Copy every line of the listing that holds the string "aluResultIn".
==== Listed entries ====
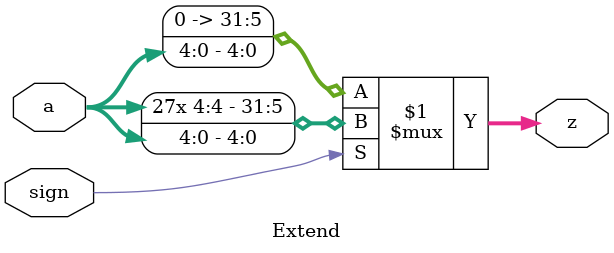
<source format=v>

`timescale 1ns / 1ps

module Extend #(parameter WIDTH = 5)(
    input [WIDTH - 1 : 0] a,
    input sign, //1有符号 0无符号
    output [31 : 0] z
    );
    assign z = sign ? ({{(32 - WIDTH){a[WIDTH - 1]}}, a}) : ({{(32 - WIDTH){1'b0}}, a});
endmodule

</source>
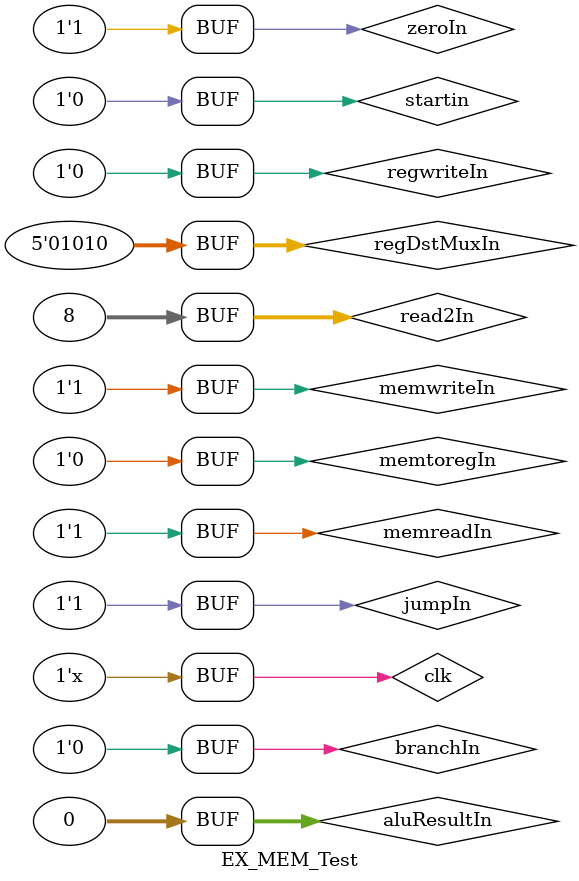
<source format=v>
module EX_MEM_Test;

	reg startin,clk;
	reg jumpIn, branchIn, memreadIn, memtoregIn, memwriteIn, regwriteIn;
	reg zeroIn;
	reg [31:0] aluResultIn, read2In;
	reg [4:0] regDstMuxIn;
		
	wire jump, branch, memread, memtoreg, memwrite, regwrite;
	wire zero;
	wire [31:0] aluResult, read2;
	wire [4:0] regDstMux;

	EX_MEM UUT(startin, clk,
jumpIn, branchIn, memreadIn, memtoregIn, memwriteIn, regwriteIn,zeroIn, aluResultIn, regDstMuxIn, read2In,
jump, branch, memread, memtoreg, memwrite, regwrite,zero, aluResult, regDstMux, read2);

	initial begin
		clk = 0;
		startin = 1;
		jumpIn = 1;
		branchIn = 0;
		memreadIn = 1;
		memtoregIn = 0; 
		memwriteIn = 1;
		regwriteIn = 0;
		zeroIn = 1;
		aluResultIn = 0;
		regDstMuxIn = 10;
		read2In = 8;
		#100;
		startin = 0;
	end
	always #100 clk = ~clk;
endmodule
		


</source>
====
--- Your solution ---
	reg [31:0] aluResultIn, read2In;
jumpIn, branchIn, memreadIn, memtoregIn, memwriteIn, regwriteIn,zeroIn, aluResultIn, regDstMuxIn, read2In,
		aluResultIn = 0;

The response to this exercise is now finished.